Trik Memajukan Madrasah ala Riska Haneri

2157
Membangun madrasah yang kreatif diperlukan strategi cerdas, seperti melakukan gerakan literasi, aktif menggerakkan peran serta masyarakat, menerapkan pendekatan modern pembelajaran aktif dan program rutin mengaji Al-Quran. (Foto: Istimewa)

Kukar, Muslim Obsession – Madrasah Ibtidaiyah (MI) Attolibin merupakan sekolah yang sederhana. Bangunannya masih banyak yang terbuat dari kayu. Di Kecamatan Sebulu Kutai Kartanegara yang terdapat 26 SD dan 1 SD Swasta, madrasah ini harus bersaing untuk mendapatkan siswa dan mengejar prestasi lainnya.

Untuk itu bersama komite madrasah, Riska Haneri, kepala madrasah berusaha membuat berbagai gerakan inovatif. Riska memiliki beberapa jurus untuk itu; melakukan gerakan literasi, aktif menggerakkan peran serta masyarakat, menerapkan pendekatan modern pembelajaran aktif dan program rutin mengaji Al-Quran.

Gerakan Literasi Sekolah

Agar lulusan siswanya berwawasan luas dan pandai berkomunikasi, madrasah Ini mengadakan beberapa gerakan literasi. Pertama, rutin melakukan program membaca senyap selama 15 menit, terutama di hari Jumat dan Sabtu.

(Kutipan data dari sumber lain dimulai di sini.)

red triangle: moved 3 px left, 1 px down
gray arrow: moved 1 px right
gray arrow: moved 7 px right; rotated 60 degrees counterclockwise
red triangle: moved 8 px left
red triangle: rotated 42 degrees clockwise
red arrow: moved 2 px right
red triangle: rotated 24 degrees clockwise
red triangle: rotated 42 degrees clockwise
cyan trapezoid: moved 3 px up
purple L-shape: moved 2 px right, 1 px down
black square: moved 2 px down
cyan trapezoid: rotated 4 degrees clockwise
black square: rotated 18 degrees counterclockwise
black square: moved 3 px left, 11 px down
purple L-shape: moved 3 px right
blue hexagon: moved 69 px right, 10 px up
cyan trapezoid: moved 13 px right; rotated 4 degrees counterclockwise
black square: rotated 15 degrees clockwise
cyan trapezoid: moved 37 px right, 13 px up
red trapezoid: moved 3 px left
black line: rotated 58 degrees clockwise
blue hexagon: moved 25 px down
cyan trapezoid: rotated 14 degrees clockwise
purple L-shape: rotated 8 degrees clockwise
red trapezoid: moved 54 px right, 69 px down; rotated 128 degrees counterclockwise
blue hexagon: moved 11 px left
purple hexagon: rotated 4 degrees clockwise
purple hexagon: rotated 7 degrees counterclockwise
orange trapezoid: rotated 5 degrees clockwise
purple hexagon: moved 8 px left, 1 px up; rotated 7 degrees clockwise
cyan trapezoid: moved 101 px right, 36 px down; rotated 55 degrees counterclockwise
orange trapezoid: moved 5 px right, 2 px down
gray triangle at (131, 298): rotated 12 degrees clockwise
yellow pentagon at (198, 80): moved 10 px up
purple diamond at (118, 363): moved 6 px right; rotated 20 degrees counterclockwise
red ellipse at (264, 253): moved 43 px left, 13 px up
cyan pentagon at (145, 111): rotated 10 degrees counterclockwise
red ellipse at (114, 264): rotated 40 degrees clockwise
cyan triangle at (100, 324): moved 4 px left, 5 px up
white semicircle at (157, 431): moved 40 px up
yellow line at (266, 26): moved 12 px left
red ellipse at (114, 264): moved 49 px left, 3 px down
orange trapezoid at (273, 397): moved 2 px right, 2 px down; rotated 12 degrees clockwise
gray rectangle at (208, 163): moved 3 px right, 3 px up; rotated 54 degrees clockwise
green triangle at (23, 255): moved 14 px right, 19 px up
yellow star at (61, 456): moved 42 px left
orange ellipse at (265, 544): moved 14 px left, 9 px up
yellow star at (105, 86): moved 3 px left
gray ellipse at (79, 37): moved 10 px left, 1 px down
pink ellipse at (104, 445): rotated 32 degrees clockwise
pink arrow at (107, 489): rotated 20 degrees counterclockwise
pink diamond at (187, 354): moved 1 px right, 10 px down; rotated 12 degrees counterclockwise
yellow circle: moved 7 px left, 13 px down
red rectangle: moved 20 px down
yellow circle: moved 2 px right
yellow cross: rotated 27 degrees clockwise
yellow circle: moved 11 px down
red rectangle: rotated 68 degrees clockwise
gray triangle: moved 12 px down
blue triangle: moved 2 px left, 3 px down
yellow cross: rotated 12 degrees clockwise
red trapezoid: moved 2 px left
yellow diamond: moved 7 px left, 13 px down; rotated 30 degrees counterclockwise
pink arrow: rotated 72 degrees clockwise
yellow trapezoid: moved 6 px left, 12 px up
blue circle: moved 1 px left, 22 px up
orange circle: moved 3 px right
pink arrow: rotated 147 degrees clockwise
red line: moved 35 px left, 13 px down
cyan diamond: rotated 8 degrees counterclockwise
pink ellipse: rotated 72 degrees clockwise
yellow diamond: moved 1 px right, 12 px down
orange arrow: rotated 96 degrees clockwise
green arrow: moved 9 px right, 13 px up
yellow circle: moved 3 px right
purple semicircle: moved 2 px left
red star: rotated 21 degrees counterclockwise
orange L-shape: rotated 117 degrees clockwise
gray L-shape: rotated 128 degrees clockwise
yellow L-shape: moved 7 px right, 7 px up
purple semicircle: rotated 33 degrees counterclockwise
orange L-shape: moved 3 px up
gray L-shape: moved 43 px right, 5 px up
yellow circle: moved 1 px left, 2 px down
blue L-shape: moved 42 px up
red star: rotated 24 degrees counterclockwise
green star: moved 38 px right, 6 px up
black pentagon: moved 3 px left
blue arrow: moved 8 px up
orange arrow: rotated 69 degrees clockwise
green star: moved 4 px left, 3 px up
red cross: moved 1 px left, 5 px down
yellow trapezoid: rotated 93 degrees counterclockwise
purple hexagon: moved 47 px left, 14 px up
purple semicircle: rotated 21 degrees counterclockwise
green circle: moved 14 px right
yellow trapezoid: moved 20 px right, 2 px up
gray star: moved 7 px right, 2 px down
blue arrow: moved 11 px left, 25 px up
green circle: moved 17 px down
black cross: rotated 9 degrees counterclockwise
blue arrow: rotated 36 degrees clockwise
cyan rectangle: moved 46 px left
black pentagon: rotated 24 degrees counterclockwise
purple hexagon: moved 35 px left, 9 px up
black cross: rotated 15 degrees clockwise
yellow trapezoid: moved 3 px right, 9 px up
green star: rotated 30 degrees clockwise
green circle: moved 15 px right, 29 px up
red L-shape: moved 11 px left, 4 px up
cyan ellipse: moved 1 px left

Kegiatan membaca dilakukan 10 menit, dan 5 menit berikutnya para siswa ditanya tentang isinya atau menceritakan isi buku ke depan. Di kelas bawah, guru sering menceritakan isi buku dan meminta anak untuk berani menceritakan kembali.

“Sebagai awalan, kegiatan membaca ini sudah rutin di hari Jumat dan Sabtu, di hari-hari lain intensitasnya masih kurang, kami akan tingkatkan ke depan. Ini masih dalam tahap pengenalan,” ujar Riska.

Kedua, melakukan lomba literasi. Lomba diadakan setahun sekali, bertepatan dengan peringatan kemerdekaan Indonesia. Setiap kelas mengirimkan wakilnya dua orang, satu perempuan satu laki-laki. Lomba dibagi menjadi dua tingkatan, yaitu kelas atas 4,5 dan 6 dan kelas bawah 1, 2 dan 3.

Lomba berbentuk menceritakan kembali isi buku bacaan. Penilaian dilakukan oleh empat juri guru-guru di madrasah tersebut, dan didasarkan atas beberapa kriteria, yakni intonasi, ekspresi, menarik tidaknya cerita dan kepercayaan diri siswa.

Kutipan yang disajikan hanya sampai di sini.